Actor, director Robert Redford dies at 89
Robert Redford attending a 2018 premiere Associated Press / Photo by Charles Sykes, file / Invision

A longtime actor and award winning director whose films explored serious questions, Redford died on Tuesday morning at his home in the mountains of Utah, according to a statement from his publicist, Cindi Berger. Redford began his acting career in the 1960s, making various one-time appearances on shows like Perry Mason, The Twilight Zone, and The Virginian. He emerged as a screen icon in the late 1960s and 1970s and, while sometimes cast as a screen heartthrob, tackled a wide variety of roles, whether as a Western outlaw in Butch Cassidy and the Sundance Kid, an aspiring senator in The Candidate, a wealthy tycoon in The Great Gatsby, or a determined newspaper reporter in All the President’s Men.
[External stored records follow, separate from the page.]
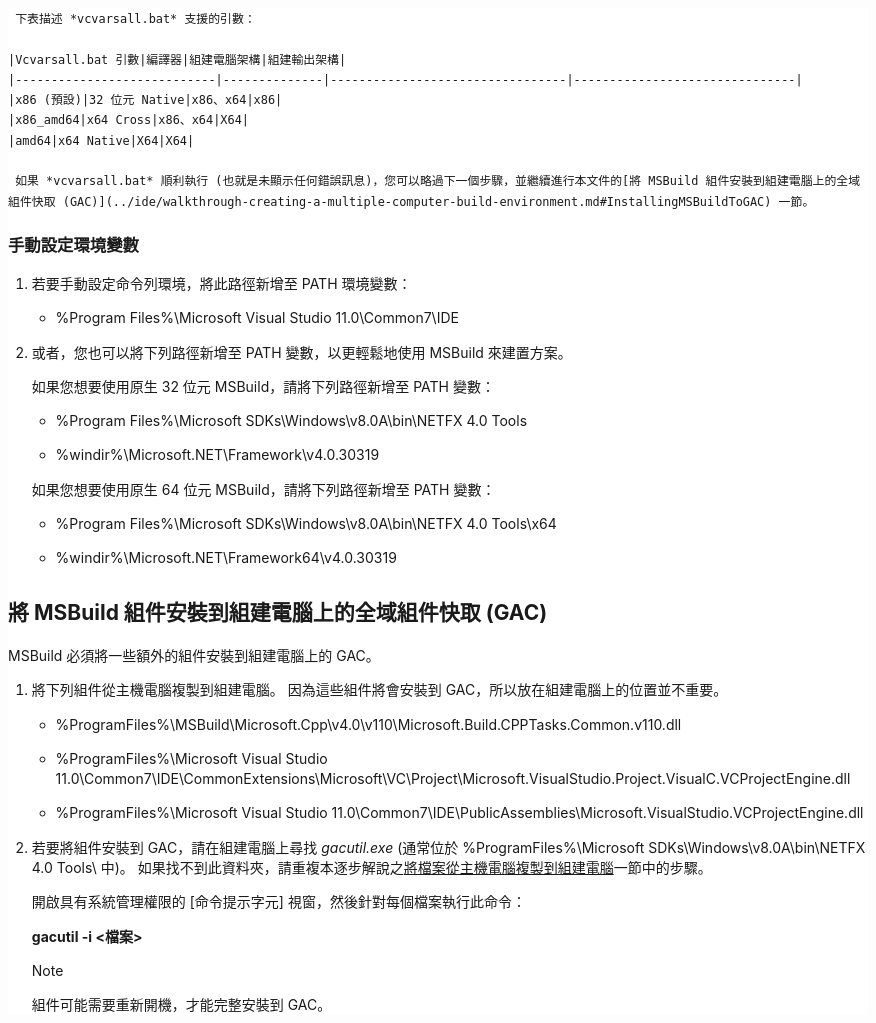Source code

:      下表描述 *vcvarsall.bat* 支援的引數：

    |Vcvarsall.bat 引數|編譯器|組建電腦架構|組建輸出架構|
    |----------------------------|--------------|---------------------------------|-------------------------------|
    |x86 (預設)|32 位元 Native|x86、x64|x86|
    |x86_amd64|x64 Cross|x86、x64|X64|
    |amd64|x64 Native|X64|X64|

     如果 *vcvarsall.bat* 順利執行 (也就是未顯示任何錯誤訊息)，您可以略過下一個步驟，並繼續進行本文件的[將 MSBuild 組件安裝到組建電腦上的全域組件快取 (GAC)](../ide/walkthrough-creating-a-multiple-computer-build-environment.md#InstallingMSBuildToGAC) 一節。

### <a name="manually-set-environment-variables"></a>手動設定環境變數

1. 若要手動設定命令列環境，將此路徑新增至 PATH 環境變數：

    - %Program Files%\Microsoft Visual Studio 11.0\Common7\IDE

2. 或者，您也可以將下列路徑新增至 PATH 變數，以更輕鬆地使用 MSBuild 來建置方案。

     如果您想要使用原生 32 位元 MSBuild，請將下列路徑新增至 PATH 變數：

    - %Program Files%\Microsoft SDKs\Windows\v8.0A\bin\NETFX 4.0 Tools

    - %windir%\Microsoft.NET\Framework\v4.0.30319

     如果您想要使用原生 64 位元 MSBuild，請將下列路徑新增至 PATH 變數：

    - %Program Files%\Microsoft SDKs\Windows\v8.0A\bin\NETFX 4.0 Tools\x64

    - %windir%\Microsoft.NET\Framework64\v4.0.30319

## <a name="InstallingMSBuildToGAC"></a> 將 MSBuild 組件安裝到組建電腦上的全域組件快取 (GAC)

MSBuild 必須將一些額外的組件安裝到組建電腦上的 GAC。

1. 將下列組件從主機電腦複製到組建電腦。 因為這些組件將會安裝到 GAC，所以放在組建電腦上的位置並不重要。

    - %ProgramFiles%\MSBuild\Microsoft.Cpp\v4.0\v110\Microsoft.Build.CPPTasks.Common.v110.dll

    - %ProgramFiles%\Microsoft Visual Studio 11.0\Common7\IDE\CommonExtensions\Microsoft\VC\Project\Microsoft.VisualStudio.Project.VisualC.VCProjectEngine.dll

    - %ProgramFiles%\Microsoft Visual Studio 11.0\Common7\IDE\PublicAssemblies\Microsoft.VisualStudio.VCProjectEngine.dll

2. 若要將組件安裝到 GAC，請在組建電腦上尋找 *gacutil.exe* (通常位於 %ProgramFiles%\Microsoft SDKs\Windows\v8.0A\bin\NETFX 4.0 Tools\\ 中)。 如果找不到此資料夾，請重複本逐步解說之[將檔案從主機電腦複製到組建電腦](../ide/walkthrough-creating-a-multiple-computer-build-environment.md#CopyingFiles)一節中的步驟。

     開啟具有系統管理權限的 [命令提示字元] 視窗，然後針對每個檔案執行此命令：

     **gacutil -i \<檔案>**

    > [!NOTE]
    > 組件可能需要重新開機，才能完整安裝到 GAC。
His work as an actor spanned six decades and made him recognizable to multiple generations, with appearances in films including Out of Africa (1985), Indecent Proposal (1993), and Captain America: The Winter Soldier (2014).
Redford won his first Oscar in 1981 for directing Ordinary People, a film about a wealthy family strained by a son’s accidental death. His other directing credits included A River Runs Through It and Quiz Show. He received an honorary Academy Award for lifetime achievement in 2002, the Cecil B. DeMille Award in 1994, and the Presidential Medal of Freedom in 2016.
Redford was known for promoting environmental causes. In a 2007 interview he told a reporter he didn’t align himself with a specific organized religion. “If anything is my guide, nature is,” he said at the time.